Whether the trial court erred in ordering the correction of entries in the birth certificate of
respondent on the ground of her medical condition known as CAH under Rules 103 and
108 of the Rules of Court

RULING:

NO

Ultimately, we are of the view that where the person is biologically or naturally
intersex the determining factor in his gender classification would be what the individual,
like respondent, having reached the age of majority, with good reason thinks of his/her
sex. Respondent here thinks of himself as a male and considering that his body
produces high levels of male hormones (androgen) there is preponderant biological
support for considering him as being male. Sexual development in cases of intersex
persons makes the gender classification at birth inconclusive. It is at maturity that the
gender of such persons, like respondent, is fixed.

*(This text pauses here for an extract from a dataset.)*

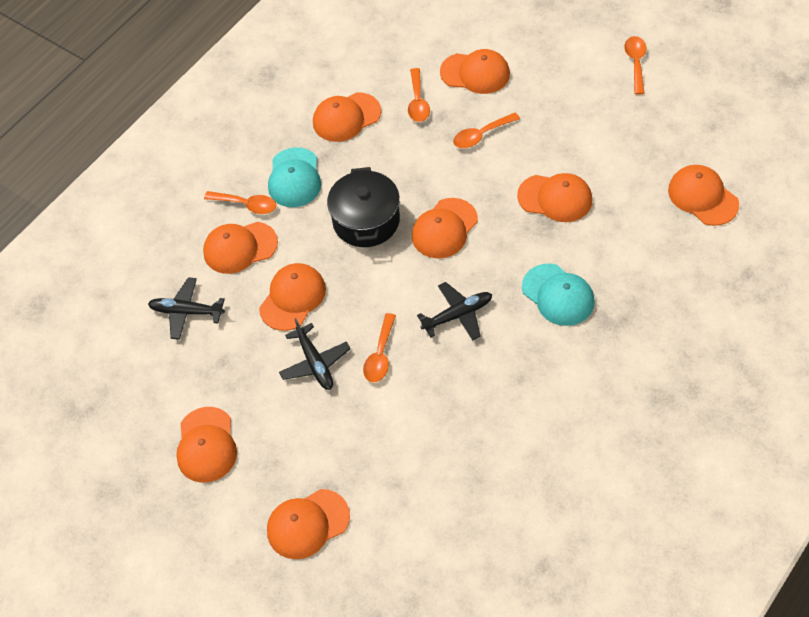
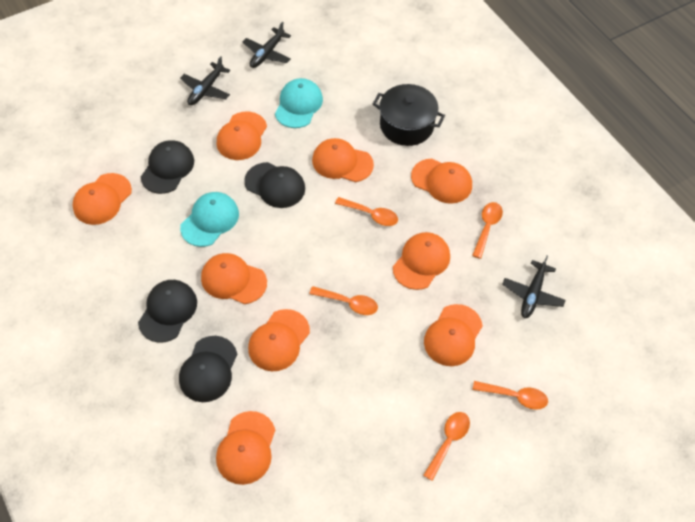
black cap: none = 0 -> [138,280,197,343] [141,140,194,194] [179,336,237,402] [244,162,305,208] = 4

That respondent is the one who has to live with his intersex anatomy. To him
belongs the human right to the pursuit of happiness and of health. Thus, to him should
belong the primordial choice of what courses of action to take along the path of his
sexual development and maturation. In the absence of evidence that respondent is an
"incompetent"[27] and in the absence of evidence to show that classifying respondent
as a male will harm other members of society who are equally entitled to protection
under the law, the Court affirms as valid and justified the respondent’s position and his
personal judgment of being a male.

WHEREFORE, the Republic’s petition is DENIED.